Pada November, sebanyak 59,3 persen perusahaan manufaktur Jerman yang disurvei melaporkan kelangkaan bahan, level terendah sejak April 2021. Pada Oktober, jumlah tersebut tercatat di angka 63,8 persen, kata wadah pemikir yang berbasis di Munich itu.
Terlepas dari sinyal yang menggembirakan tersebut, "terlalu dini untuk mengatakan bahwa situasi pada dasarnya telah mereda," komentar Klaus Wohlrabe, kepala survei di ifo, menambahkan bahwa "masih banyak pesanan yang tidak dapat diproses."
Laporan tersebut juga mengungkapkan perbedaan yang jelas di antara sejumlah industri.
Di industri otomotif, persentase perusahaan yang mengalami kelangkaan bahan naik dari 74,9 persen menjadi 83,2 persen.
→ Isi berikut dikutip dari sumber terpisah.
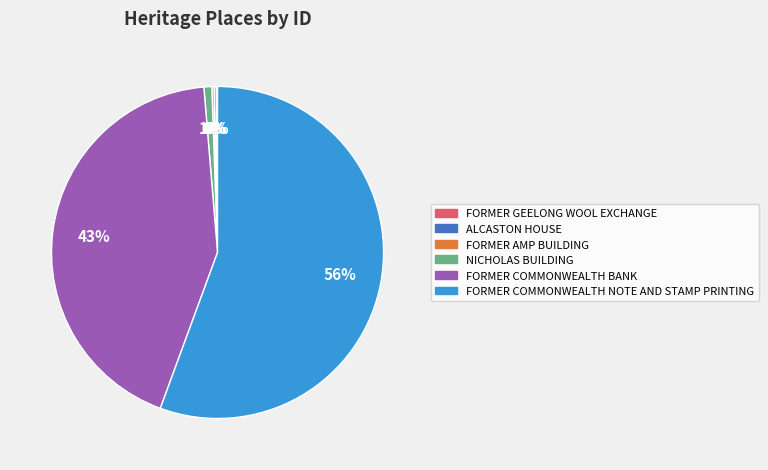

To the nearest percent, what is the average slice percentage?

17%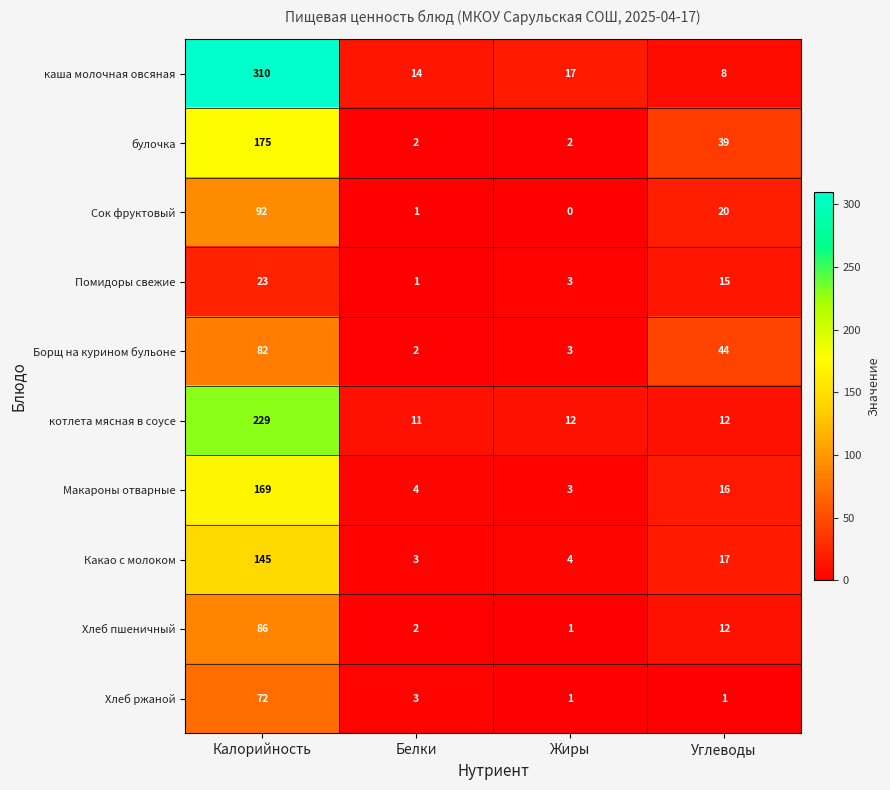

Rank the series by their maximum value, from highest to lowest.

каша молочная овсяная, котлета мясная в соусе, булочка, Макароны отварные, Какао с молоком, Сок фруктовый, Хлеб пшеничный, Борщ на курином бульоне, Хлеб ржаной, Помидоры свежие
Sementara itu, proporsi produsen mesin dan peralatan yang terdampak masalah tersebut turun 7,8 poin persentase dari bulan lalu menjadi 78,7 persen.
Lebih dari 70 persen produsen minuman dan peralatan listrik yang disurvei di Jerman mengatakan kepada ifo Institute bahwa mereka masih mengalami kelangkaan bahan.
Pada November, kurang dari 30 persen produsen produk kulit, furnitur, dan logam dasar di Jerman melaporkan masalah hambatan pasokan, menurut laporan tersebut.
Kurangnya produk input dari luar negeri sangat merugikan industri Jerman, kata majalah berita bisnis Jerman WirtschaftsWoche, mengutip sebuah studi baru-baru ini yang dilakukan oleh Institut Kebijakan Ekonomi Makro Jerman (IMK).
Pertumbuhan Produk Domestik Bruto (PDB) Jerman bisa mencapai 1,2 persen lebih tinggi pada 2021 dan 1,5 persen lebih tinggi pada pertengahan 2022 seandainya semua pesanan baru dapat diproses, kata studi IMK itu.
"Data ini menggarisbawahi perlunya memberikan perhatian yang lebih besar pada ketahanan rantai pasokan dengan mengorbankan efisiensi biaya," tulis para peneliti IMK dalam ringkasan penelitiannya.